Dataset records
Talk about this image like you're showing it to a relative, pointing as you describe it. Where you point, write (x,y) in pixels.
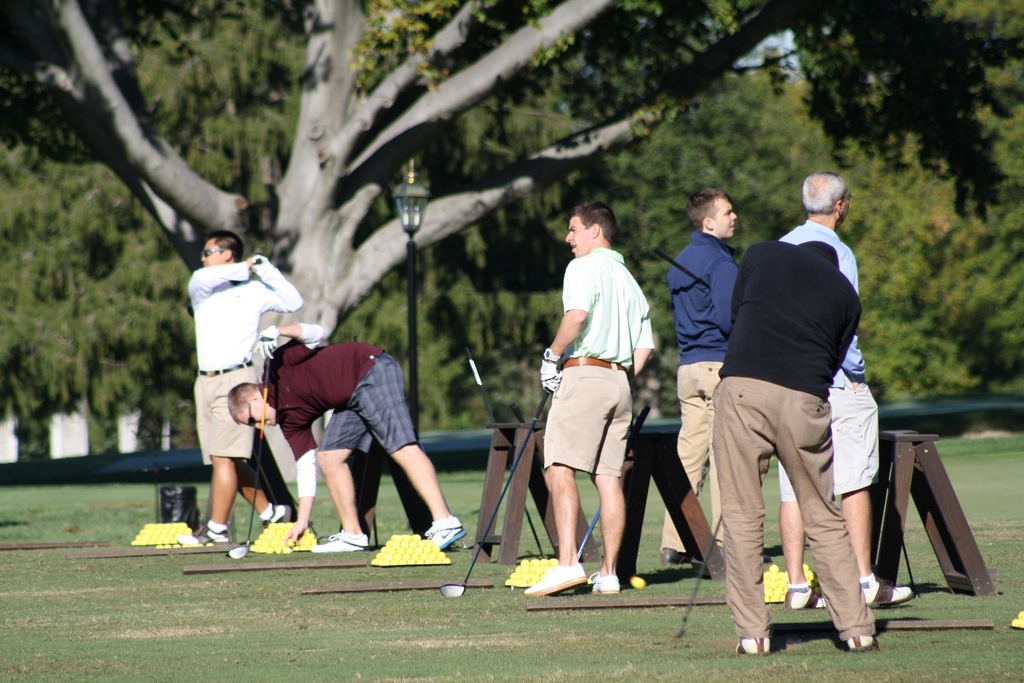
In this picture there are people (599,359), among them few people (772,439) holding sticks (530,436) and we can see balls (523,565), sticks (259,440), stands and objects (182,514) on the grass (504,585) and we can see light pole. In the background of the image (314,194) we can see trees (779,59).
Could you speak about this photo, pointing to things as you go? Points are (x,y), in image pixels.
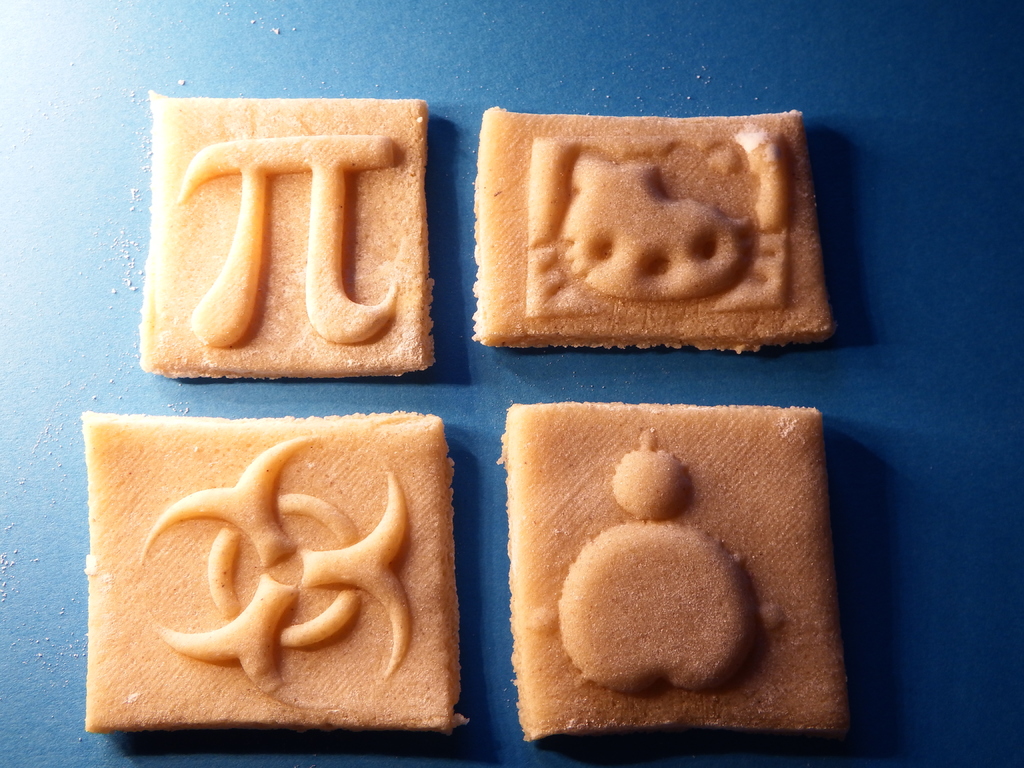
In this image there are four biscuits (369,453), and there is blue background (926,399).
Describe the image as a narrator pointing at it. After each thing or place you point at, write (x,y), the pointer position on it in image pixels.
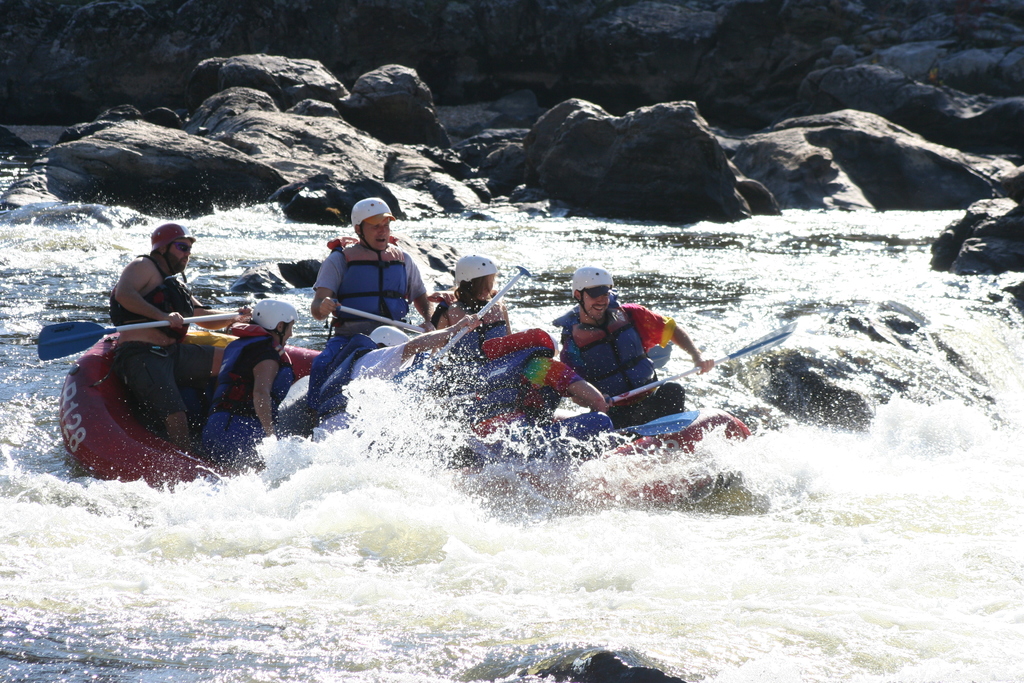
In the center of the image (488,429) we can see some people (417,275) are sitting on a boat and wearing jackets (191,312), caps (266,314) and holding sticks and some of them are wearing goggles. In the background of the image (947,34) we can see the waterfalls (474,646) and rocks (473,187).
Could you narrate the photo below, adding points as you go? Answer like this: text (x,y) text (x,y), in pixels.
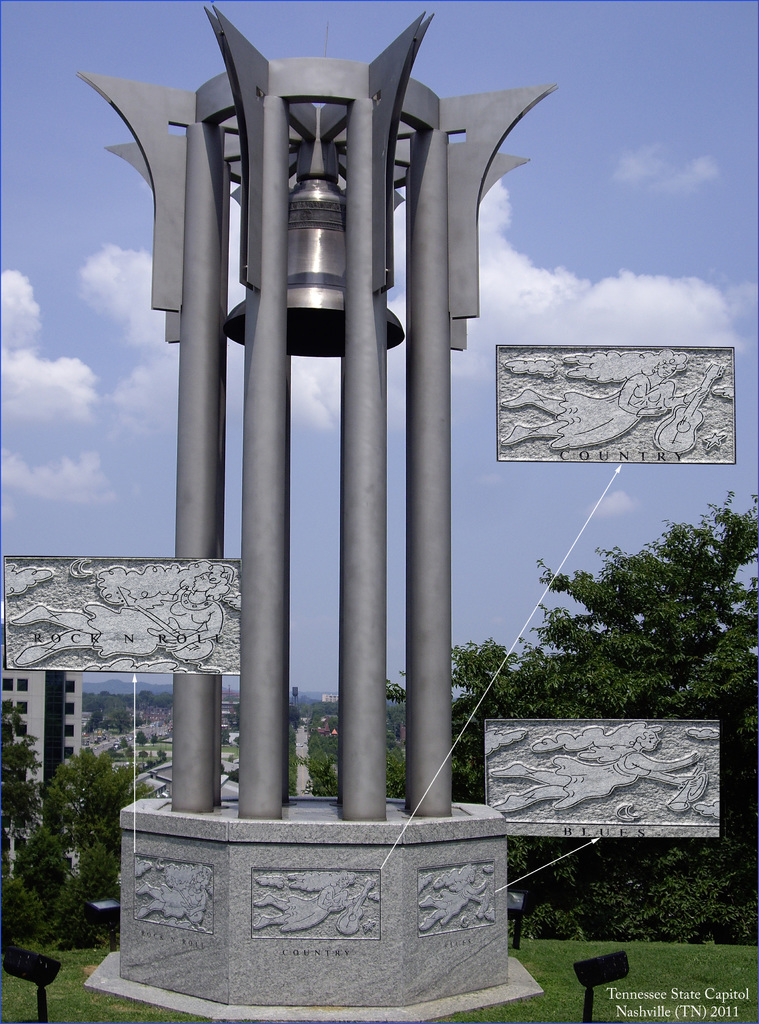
Here in this picture we can see a memorial (373,156) present on the ground (134,1014), as we can see poles (207,704) around it with a bell (290,287) in the middle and we can also see other designs (210,896) on it described and we can see the ground (681,962) is fully covered with grass (488,1011) and we can also see plants (590,864) and trees (615,669) present and in the far we can see buildings (81,743) and houses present and we can see clouds (295,406) in the sky (562,222).
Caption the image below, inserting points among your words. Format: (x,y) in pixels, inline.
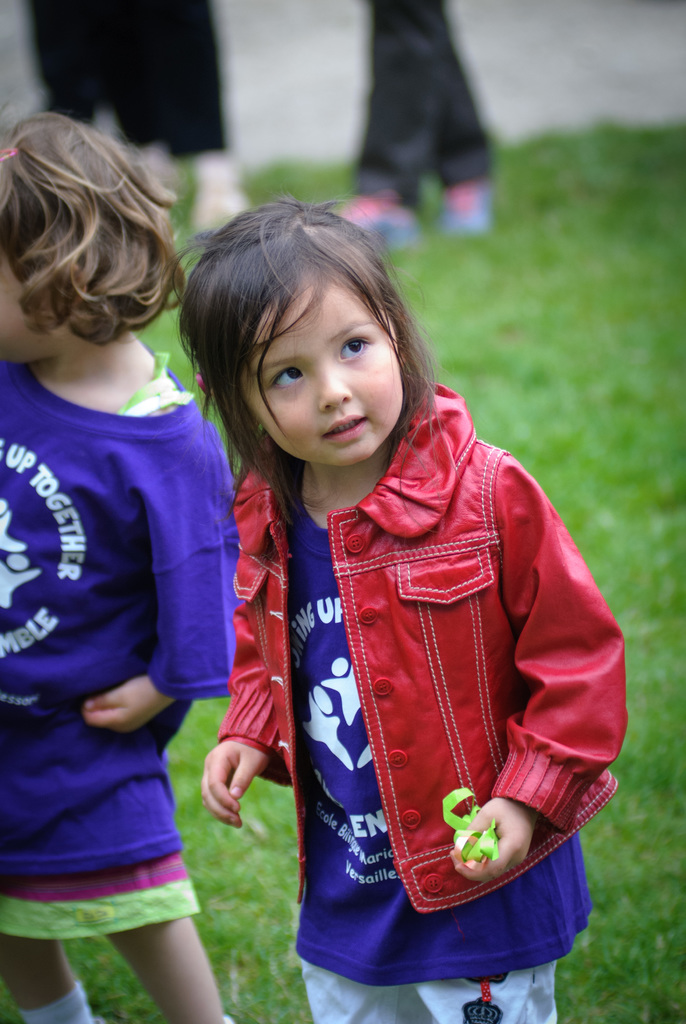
In this picture there are two kids (302,686) standing on a greenery ground (268,837) and there are legs (416,114) of two other persons (404,113) standing in the background (416,114).
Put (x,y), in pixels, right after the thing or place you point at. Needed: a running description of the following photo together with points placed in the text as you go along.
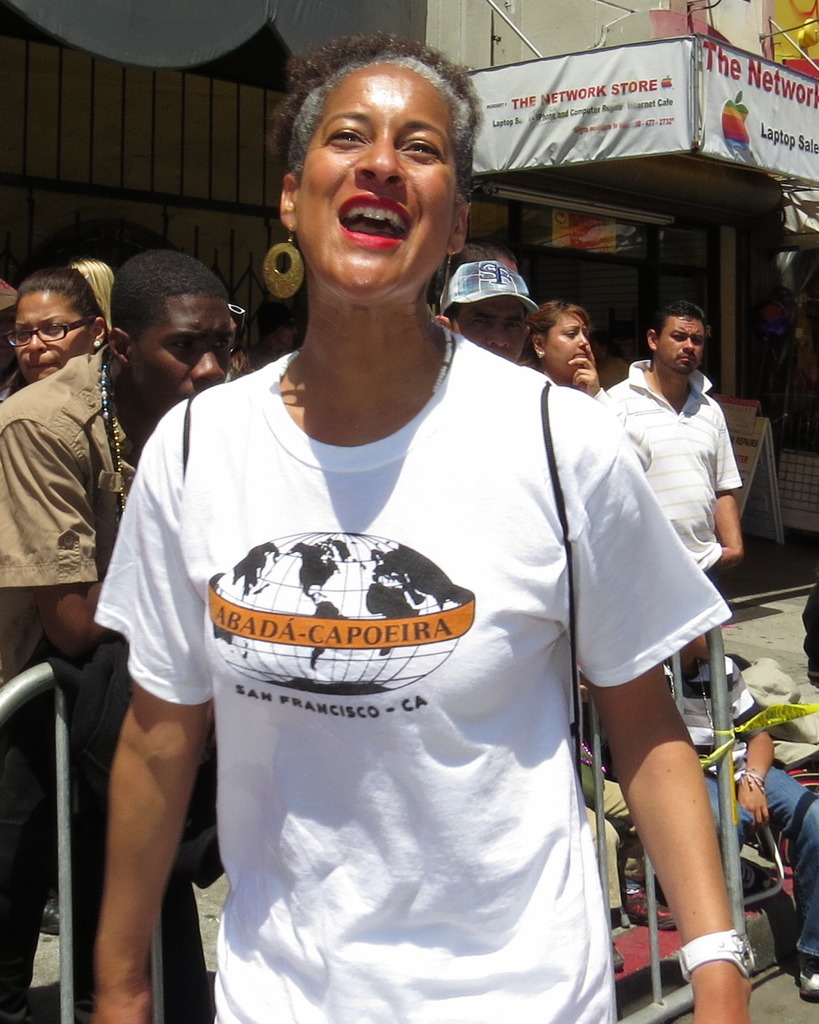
In this image I can see few people (357,643) are wearing different color dresses (404,917). I can see the buildings (605,19), boards (758,429), glass walls (771,403) and few objects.
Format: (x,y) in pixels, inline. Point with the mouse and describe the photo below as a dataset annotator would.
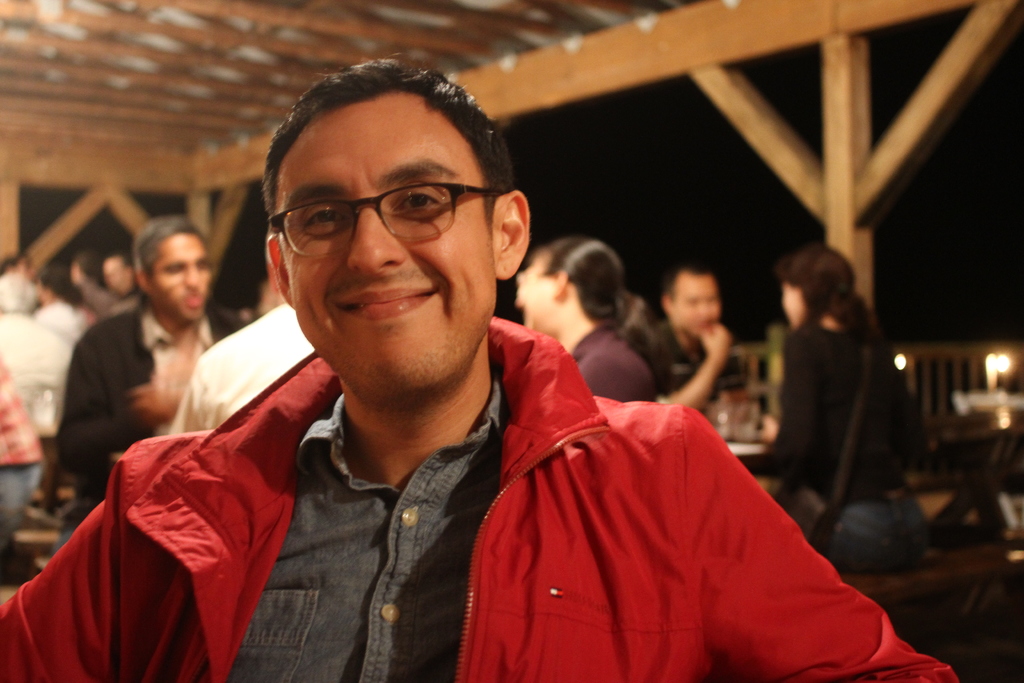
In this image people (813,593) are sitting on the benches (879,570). In front of them there are tables (752,449) and on top of it there are glasses (742,418). At the right side of the image (1007,358) there are lights (990,385).
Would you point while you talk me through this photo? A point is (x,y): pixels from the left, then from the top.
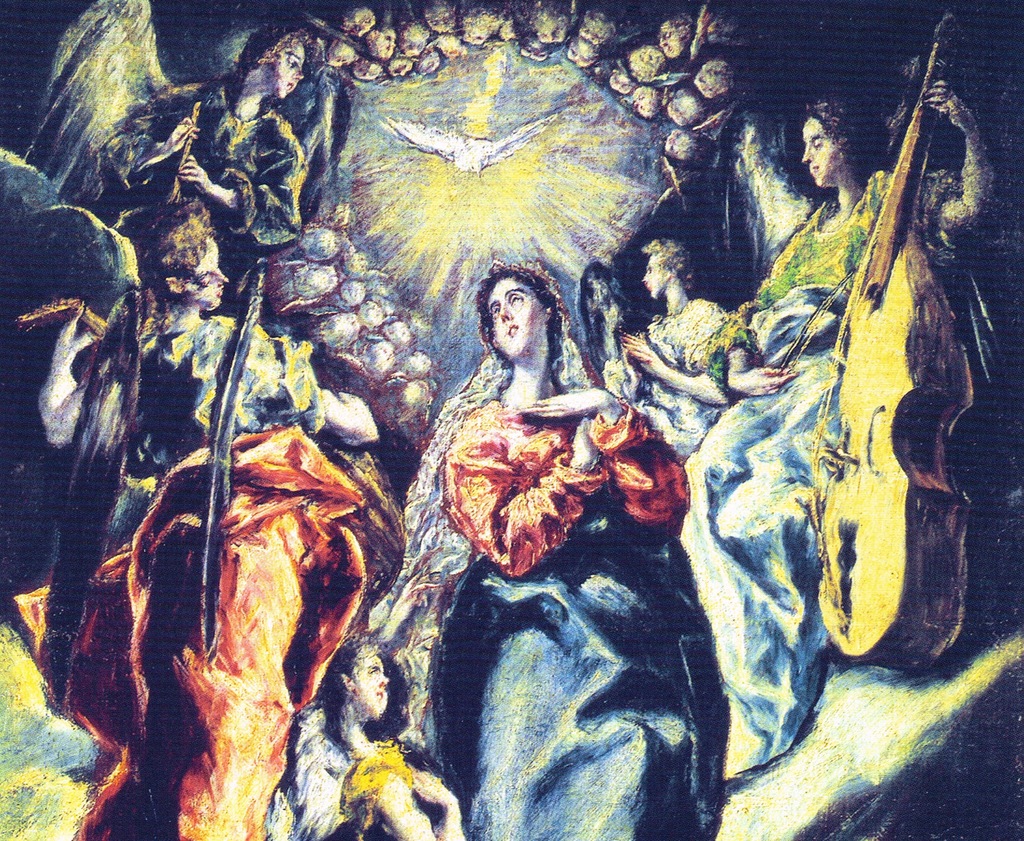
In this image I can see a painting (464,36), in the painting (396,81) I can see person images (173,272) and birds (441,133).
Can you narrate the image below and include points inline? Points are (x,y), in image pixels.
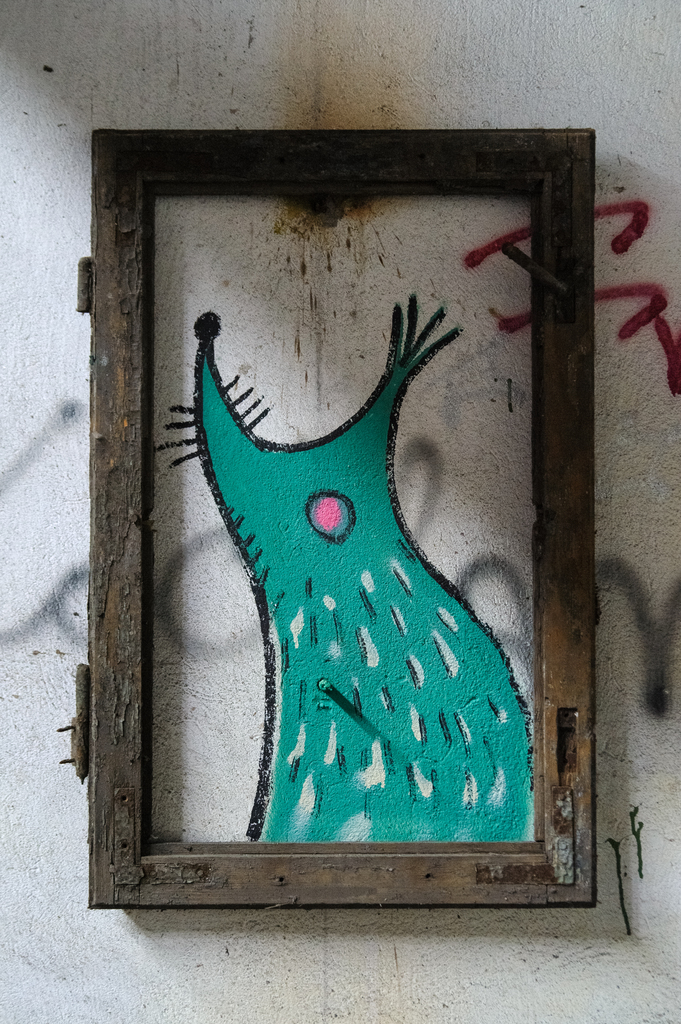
In this picture, it looks like a frame (565,494). Inside the frame (109,659), there is a painting (318,632) on the wall (230,656).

# BRIEF:
Only the lines from the one holding "Can you narrate" to the last line of the entries above should be printed, exactly as they appear and with no pictures.

# FINISHED EXERCISE:
Can you narrate the image below and include points inline? Points are (x,y), in image pixels.
In this picture, it looks like a frame (565,494). Inside the frame (109,659), there is a painting (318,632) on the wall (230,656).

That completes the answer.